The God they buried
The secular age
A century and a half ago a philosopher famously announced that God was dead, and that we were the ones who had killed Him. He did not mean it as a boast so much as a diagnosis: Western culture had quietly stopped believing, and in doing so had hollowed out the faith that once held its whole world together, though it had not yet grasped what it had done. Whatever one makes of the claim, much of the modern world has gone on to live as if it were true. The air turned secular and disenchanted; faith was eased toward the margins, treated as a private hobby or a relic of a less knowing age. This is a vast and ambient disorientation, not a single shock but a slow change in the weather, until belief itself can feel quaint, like clinging to someone long buried. And yet the buried God keeps turning up. He proves remarkably difficult to keep in the ground. To the philosophers on the Areopagus, Paul said it plainly: God made us to seek Him, and He is not far from any one of us. Not far from the devout, and not far either from the secular age that filed His obituary and went on without Him.
“The fool has said in his heart, There is no God.”
— David — Psalm 14:1 (WEB)
“That they should seek the Lord, if perhaps they might reach out for him and find him, though he is not far from each one of us.”
You may be living out your faith inside a world, or a family, or a workplace where God is simply assumed to be gone, the question long since settled, your belief a leftover from a more credulous time.

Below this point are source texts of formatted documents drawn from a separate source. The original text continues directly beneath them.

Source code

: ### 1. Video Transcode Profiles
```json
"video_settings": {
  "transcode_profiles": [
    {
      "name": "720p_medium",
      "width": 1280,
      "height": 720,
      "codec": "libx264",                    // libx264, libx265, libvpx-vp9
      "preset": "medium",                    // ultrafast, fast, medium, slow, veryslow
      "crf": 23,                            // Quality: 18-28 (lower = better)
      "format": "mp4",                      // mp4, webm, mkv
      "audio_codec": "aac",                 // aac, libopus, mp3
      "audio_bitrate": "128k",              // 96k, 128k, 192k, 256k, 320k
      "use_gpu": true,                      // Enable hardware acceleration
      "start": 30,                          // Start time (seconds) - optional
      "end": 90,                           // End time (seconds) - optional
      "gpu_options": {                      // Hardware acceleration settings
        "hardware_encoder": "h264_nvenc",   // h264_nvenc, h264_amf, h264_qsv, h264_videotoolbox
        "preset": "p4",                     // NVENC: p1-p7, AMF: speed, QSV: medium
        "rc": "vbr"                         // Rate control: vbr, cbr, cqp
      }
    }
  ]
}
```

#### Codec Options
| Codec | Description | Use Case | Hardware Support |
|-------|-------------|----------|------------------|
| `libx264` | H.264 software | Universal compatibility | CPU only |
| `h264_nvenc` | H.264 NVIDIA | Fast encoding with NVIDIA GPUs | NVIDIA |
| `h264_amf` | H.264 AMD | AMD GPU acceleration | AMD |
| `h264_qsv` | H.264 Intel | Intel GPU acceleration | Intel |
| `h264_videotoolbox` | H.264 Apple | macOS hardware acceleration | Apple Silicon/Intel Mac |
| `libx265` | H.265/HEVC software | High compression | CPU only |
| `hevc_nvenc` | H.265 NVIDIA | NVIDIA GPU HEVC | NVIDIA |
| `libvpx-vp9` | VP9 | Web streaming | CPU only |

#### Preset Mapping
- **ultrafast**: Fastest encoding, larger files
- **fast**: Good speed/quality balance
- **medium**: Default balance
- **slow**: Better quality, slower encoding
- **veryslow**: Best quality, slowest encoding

That ambient unbelief is its own kind of disorientation, quieter than a crisis but just as real, because it can make faith itself feel faintly embarrassing, like devotion to a corpse. But notice what the long view shows. The God so often declared dead keeps making Himself known, in conversions no one predicted, in hungers the secular age cannot satisfy, in the persistent ache for meaning it cannot explain away. The right response to a culture that has buried God is not scorn for the people who think He is gone; many are nearer to seeking than they know. The right response is to keep believing, and to remember Paul's astonishing claim. He is not far from you in the secular air, nor from the skeptic beside you. The obituary was premature. The God it announced as dead is closer to that whole disenchanted world than it has any idea.